### EXERCISE DESCRIPTION
What is needed here is an exact printout of the data, with no pictures included.

### INFORMATION PROVIDED

────────────────

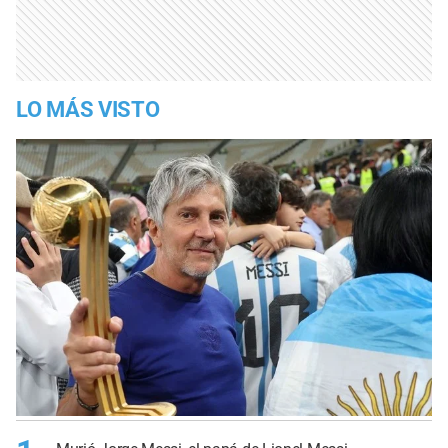
LO MÁS VISTO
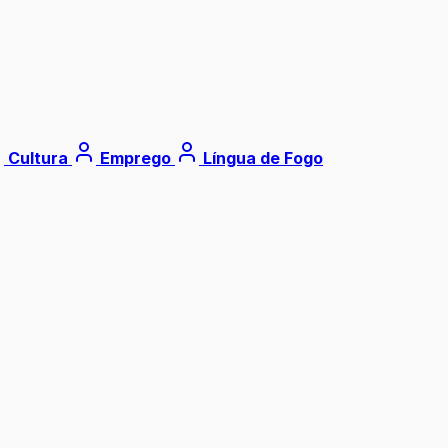
Cultura
Emprego
Língua de Fogo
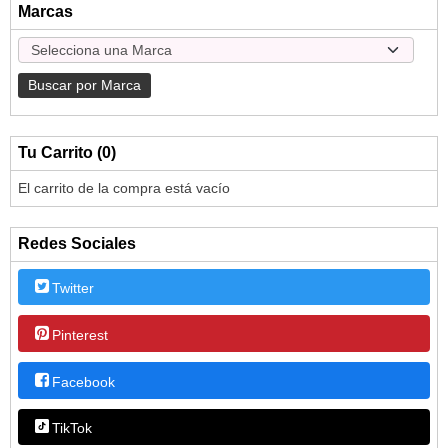
Marcas
Tu Carrito (0)
El carrito de la compra está vacío
Redes Sociales
Twitter
Pinterest
Facebook
TikTok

────────────────

### RESPONSE TO THE EXERCISE
LO MÁS VISTO
Cultura
Emprego
Língua de Fogo
Marcas
Tu Carrito (0)
El carrito de la compra está vacío
Redes Sociales
Twitter
Pinterest
Facebook
TikTok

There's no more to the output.